- [JOB ITEM]
How many lines in the rows below contain the string "Dreßler"? Case counts. Reply with the number only.

******************************

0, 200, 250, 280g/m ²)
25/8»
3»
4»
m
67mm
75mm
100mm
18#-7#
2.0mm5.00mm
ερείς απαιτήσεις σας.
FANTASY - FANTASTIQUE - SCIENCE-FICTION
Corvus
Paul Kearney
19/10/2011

******************************

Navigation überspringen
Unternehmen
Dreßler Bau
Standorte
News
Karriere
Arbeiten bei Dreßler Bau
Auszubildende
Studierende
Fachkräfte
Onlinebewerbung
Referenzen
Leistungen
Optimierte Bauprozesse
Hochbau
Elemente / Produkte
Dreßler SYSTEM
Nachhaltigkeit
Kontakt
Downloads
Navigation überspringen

******************************

- [ANSWER BOX]
3